_Items listed in a dataset_.
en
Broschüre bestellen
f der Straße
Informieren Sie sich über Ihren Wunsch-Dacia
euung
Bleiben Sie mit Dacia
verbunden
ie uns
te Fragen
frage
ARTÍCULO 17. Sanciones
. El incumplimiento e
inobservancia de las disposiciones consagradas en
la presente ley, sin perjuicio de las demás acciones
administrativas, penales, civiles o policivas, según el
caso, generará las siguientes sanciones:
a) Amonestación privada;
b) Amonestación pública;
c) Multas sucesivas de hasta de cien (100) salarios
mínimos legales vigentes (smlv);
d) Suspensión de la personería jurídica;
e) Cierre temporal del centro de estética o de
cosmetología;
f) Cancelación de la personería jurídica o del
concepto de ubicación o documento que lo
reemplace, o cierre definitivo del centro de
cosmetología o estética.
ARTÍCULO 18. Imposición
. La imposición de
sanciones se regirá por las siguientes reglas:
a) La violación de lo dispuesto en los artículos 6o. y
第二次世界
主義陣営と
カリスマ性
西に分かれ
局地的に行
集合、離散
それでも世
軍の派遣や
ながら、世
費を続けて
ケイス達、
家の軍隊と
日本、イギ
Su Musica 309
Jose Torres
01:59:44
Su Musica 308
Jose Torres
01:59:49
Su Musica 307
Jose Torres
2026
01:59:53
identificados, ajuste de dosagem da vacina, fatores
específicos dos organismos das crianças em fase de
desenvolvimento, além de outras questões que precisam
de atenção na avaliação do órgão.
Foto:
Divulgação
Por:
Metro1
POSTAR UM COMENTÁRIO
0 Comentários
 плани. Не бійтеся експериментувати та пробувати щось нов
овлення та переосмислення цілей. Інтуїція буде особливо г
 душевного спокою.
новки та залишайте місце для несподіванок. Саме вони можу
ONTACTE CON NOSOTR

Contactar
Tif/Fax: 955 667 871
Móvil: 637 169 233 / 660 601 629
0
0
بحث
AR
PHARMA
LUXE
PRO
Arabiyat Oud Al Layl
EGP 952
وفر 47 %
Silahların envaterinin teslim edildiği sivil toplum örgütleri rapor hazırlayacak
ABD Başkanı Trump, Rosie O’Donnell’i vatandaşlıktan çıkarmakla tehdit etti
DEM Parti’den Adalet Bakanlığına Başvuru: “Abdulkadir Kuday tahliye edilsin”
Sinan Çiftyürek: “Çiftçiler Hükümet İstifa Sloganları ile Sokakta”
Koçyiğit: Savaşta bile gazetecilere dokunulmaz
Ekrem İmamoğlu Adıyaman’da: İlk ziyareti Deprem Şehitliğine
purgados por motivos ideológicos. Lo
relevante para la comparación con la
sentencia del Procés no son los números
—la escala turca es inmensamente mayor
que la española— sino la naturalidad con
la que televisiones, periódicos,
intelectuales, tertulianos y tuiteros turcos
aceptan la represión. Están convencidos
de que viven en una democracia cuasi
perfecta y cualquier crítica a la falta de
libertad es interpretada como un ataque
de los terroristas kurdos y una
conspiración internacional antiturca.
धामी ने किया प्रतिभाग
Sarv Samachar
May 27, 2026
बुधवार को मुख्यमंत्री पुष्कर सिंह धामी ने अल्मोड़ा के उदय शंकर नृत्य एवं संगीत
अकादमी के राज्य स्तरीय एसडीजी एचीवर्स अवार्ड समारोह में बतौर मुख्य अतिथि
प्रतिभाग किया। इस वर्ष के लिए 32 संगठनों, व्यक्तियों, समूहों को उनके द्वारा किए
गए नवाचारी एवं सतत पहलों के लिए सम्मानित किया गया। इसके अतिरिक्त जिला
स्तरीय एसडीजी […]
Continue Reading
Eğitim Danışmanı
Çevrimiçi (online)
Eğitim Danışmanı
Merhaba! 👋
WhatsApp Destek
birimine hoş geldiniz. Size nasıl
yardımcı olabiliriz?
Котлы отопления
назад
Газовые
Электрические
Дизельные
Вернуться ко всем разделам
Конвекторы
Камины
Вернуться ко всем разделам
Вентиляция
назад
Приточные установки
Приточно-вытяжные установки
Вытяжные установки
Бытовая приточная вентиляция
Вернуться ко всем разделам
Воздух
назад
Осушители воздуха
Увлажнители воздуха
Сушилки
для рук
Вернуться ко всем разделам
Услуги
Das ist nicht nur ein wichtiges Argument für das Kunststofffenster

...

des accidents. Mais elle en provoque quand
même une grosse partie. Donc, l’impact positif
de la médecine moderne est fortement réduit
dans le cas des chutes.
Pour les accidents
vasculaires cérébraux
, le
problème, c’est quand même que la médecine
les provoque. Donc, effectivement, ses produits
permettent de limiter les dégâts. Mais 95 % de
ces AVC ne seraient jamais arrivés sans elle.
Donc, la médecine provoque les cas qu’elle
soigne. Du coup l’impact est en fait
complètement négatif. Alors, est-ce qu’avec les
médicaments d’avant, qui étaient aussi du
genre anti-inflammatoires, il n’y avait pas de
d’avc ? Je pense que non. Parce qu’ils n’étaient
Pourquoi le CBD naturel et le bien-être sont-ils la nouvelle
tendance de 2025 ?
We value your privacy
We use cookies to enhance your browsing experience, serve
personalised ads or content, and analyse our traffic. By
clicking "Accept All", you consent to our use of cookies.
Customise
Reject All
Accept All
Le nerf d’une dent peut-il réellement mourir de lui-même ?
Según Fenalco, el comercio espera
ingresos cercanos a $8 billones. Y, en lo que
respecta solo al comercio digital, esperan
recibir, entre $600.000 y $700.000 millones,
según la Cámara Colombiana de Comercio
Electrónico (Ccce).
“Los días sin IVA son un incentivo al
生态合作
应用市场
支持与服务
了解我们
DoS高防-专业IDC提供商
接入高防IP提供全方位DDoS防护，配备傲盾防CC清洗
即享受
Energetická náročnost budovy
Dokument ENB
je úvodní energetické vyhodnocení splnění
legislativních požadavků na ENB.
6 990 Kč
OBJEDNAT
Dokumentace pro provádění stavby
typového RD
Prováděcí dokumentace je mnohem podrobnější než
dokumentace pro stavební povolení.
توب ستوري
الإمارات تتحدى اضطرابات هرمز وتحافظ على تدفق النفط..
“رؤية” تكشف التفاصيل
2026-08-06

_The task_. An exact, complete copy of the lines above from the one with "relevante para la comparación con la" through the one with "aceptan la represión. Están convencidos" is the whole answer.

_Solved exercise_.
relevante para la comparación con la
sentencia del Procés no son los números
—la escala turca es inmensamente mayor
que la española— sino la naturalidad con
la que televisiones, periódicos,
intelectuales, tertulianos y tuiteros turcos
aceptan la represión. Están convencidos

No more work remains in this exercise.